Attention Mechanism in Neural Networks - 6. Sequence-to-Sequence (Seq2Seq) (5)

Link to Colab Notebook

In the previous posting, we trained and evaluated the RNN Encoder-Decoder model by Cho et al. (2014) with Pytorch. In this posting, let’s look into another very similar, yet subtly different, Seq2Seq model proposed by Sutskever et al. (2014)

Model

As mentioned, the model by Sutskever et al. (2014) is largely similar to the one proposed by Cho et al. (2014). However, there are some subtle differences that can make the model more powerful. The key differences outlined in the paper are

Deep LSTM layers: Sutskever et al. (2014) claim that using deep LSTMs can significantly outperform shallow LSTMs which have only a single layer. Therefore, they use LSTMs with four layers and empirically show that doing so results in better performances.
Reversing the order of input sequences: By reversing the order of the input sequence, they claim that inputs and outputs are more aligned in a sense. For instance, assume mapping a sequence a, b, c to $\alpha, \beta, \gamma$. By reordering the source sequence by c, b, a, a is closer to $\alpha$, b is closer to $\beta$. By doing so, it is easier for the algorihtm to “establish communication” between the source and target.

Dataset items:

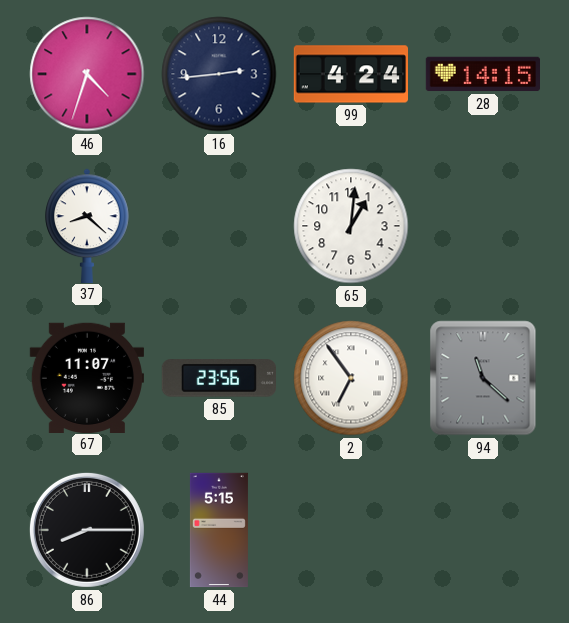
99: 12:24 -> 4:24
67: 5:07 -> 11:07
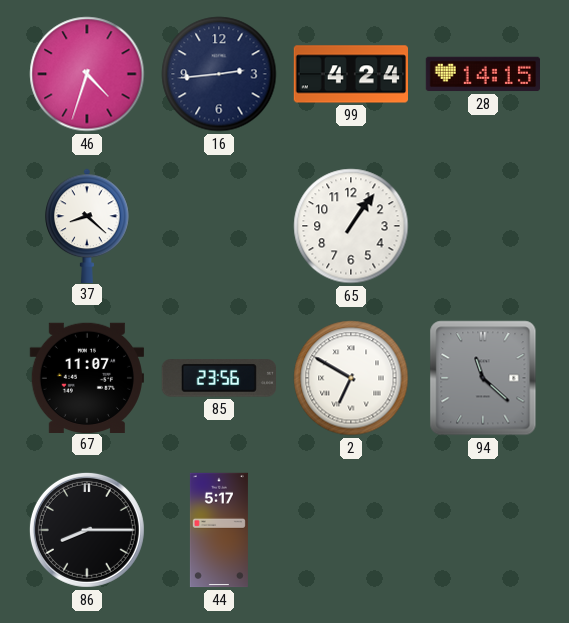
65: 1:01 -> 1:06
2: 6:54 -> 6:50
44: 5:15 -> 5:17
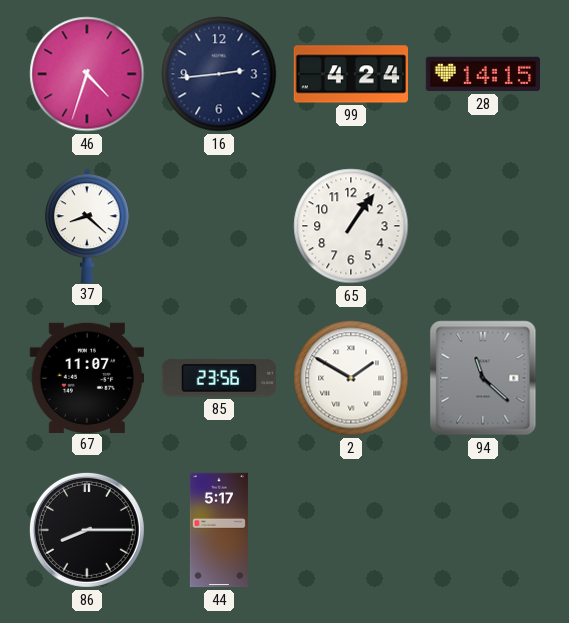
2: 6:50 -> 1:50
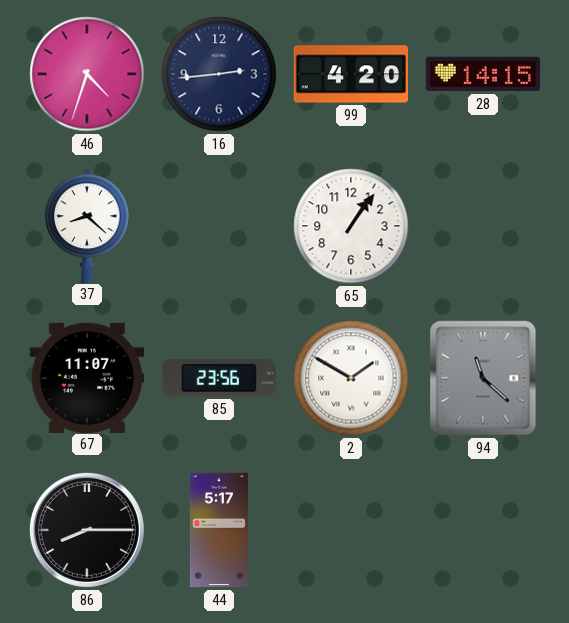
99: 4:24 -> 4:20
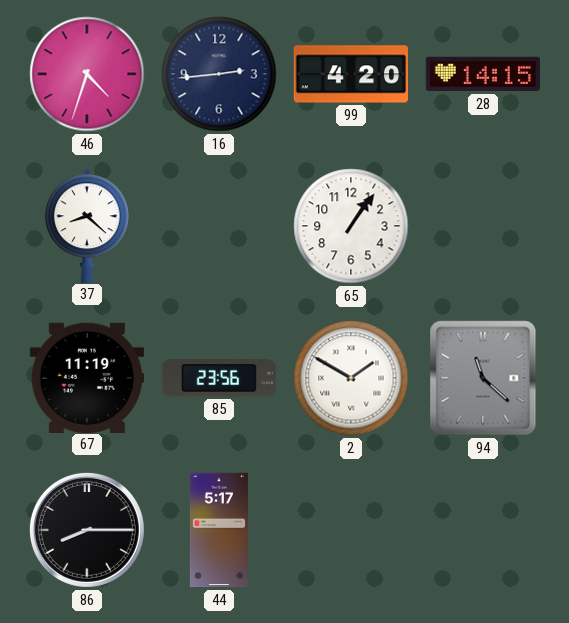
67: 11:07 -> 11:19
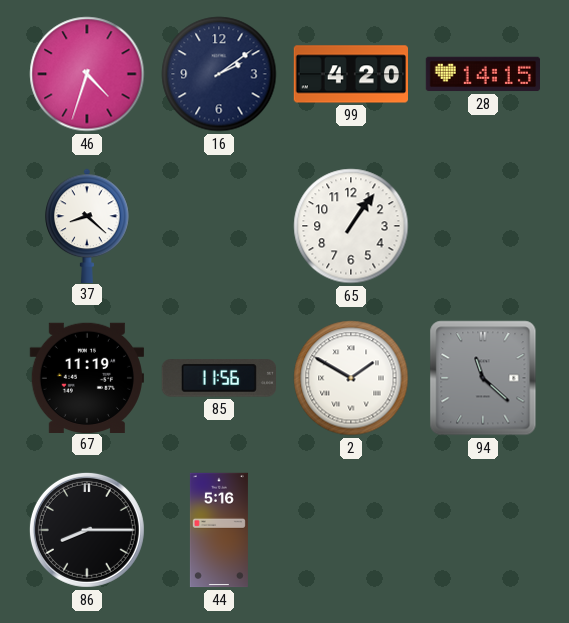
16: 2:44 -> 2:09
85: 23:56 -> 11:56
44: 5:17 -> 5:16
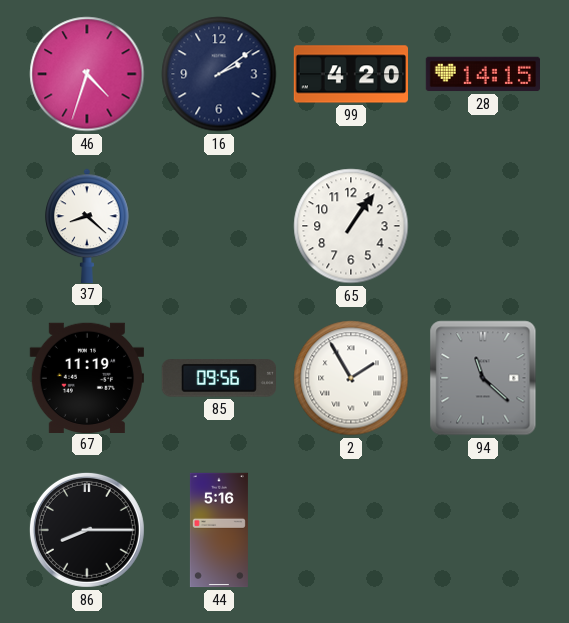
85: 11:56 -> 09:56
2: 1:50 -> 1:55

Required work:
- A) Do these statements agree with the Seq2Seq text? For each, answer yes or no and quote the words of the text that decide it. (i) The previous posting trained and evaluated the model by Sutskever et al. (2014). (ii) The model by Sutskever et al. (2014) uses LSTMs with four layers. (iii) Sutskever et al. (2014) claim that shallow LSTMs outperform deep ones.
- B) Can you write the next part of the Seq2Seq text, starting after its last sentence?

Results:
- A)
(i) No: "In the previous posting, we trained and evaluated the RNN Encoder-Decoder model by Cho et al. (2014) with Pytorch."
(ii) Yes: "they use LSTMs with four layers"
(iii) No: "using deep LSTMs can significantly outperform shallow LSTMs which have only a single layer"

- B)
Import packages & download dataset

First things first, we need to import necessary packages and download the datset. This is same as the previous postings, so you can skip and go on to the next section if you are already familiar with.

import re
import torch
import numpy as np
import torch.nn as nn
from matplotlib import pyplot as plt
from tqdm import tqdm

!wget https://www.manythings.org/anki/deu-eng.zip
!unzip deu-eng.zip

with open("deu.txt") as f:
  sentences = f.readlines()

# number of sentences
len(sentences)

Data processing

In processing the data, there is only one difference. We need to change the order of the source sequence. This can be easily accomplished by reversing each list in the input sentence.

First, we start with cleaning and tokenizing the text data.

NUM_INSTANCES = 50000
eng_sentences, deu_sentences = [], []
eng_words, deu_words = set(), set()
for i in tqdm(range(NUM_INSTANCES)):
  rand_idx = np.random.randint(len(sentences))
  # find only letters in sentences
  eng_sent, deu_sent = ["<sos>"], ["<sos>"]
  eng_sent += re.findall(r"\w+", sentences[rand_idx].split("\t")[0]) 
  deu_sent += re.findall(r"\w+", sentences[rand_idx].split("\t")[1])

  # change to lowercase
  eng_sent = [x.lower() for x in eng_sent]
  deu_sent = [x.lower() for x in deu_sent]
  eng_sent.append("<eos>")
  deu_sent.append("<eos>")

  # add parsed sentences
  eng_sentences.append(eng_sent)
  deu_sentences.append(deu_sent)

  # update unique words
  eng_words.update(eng_sent)
  deu_words.update(deu_sent)

eng_words, deu_words = list(eng_words), list(deu_words)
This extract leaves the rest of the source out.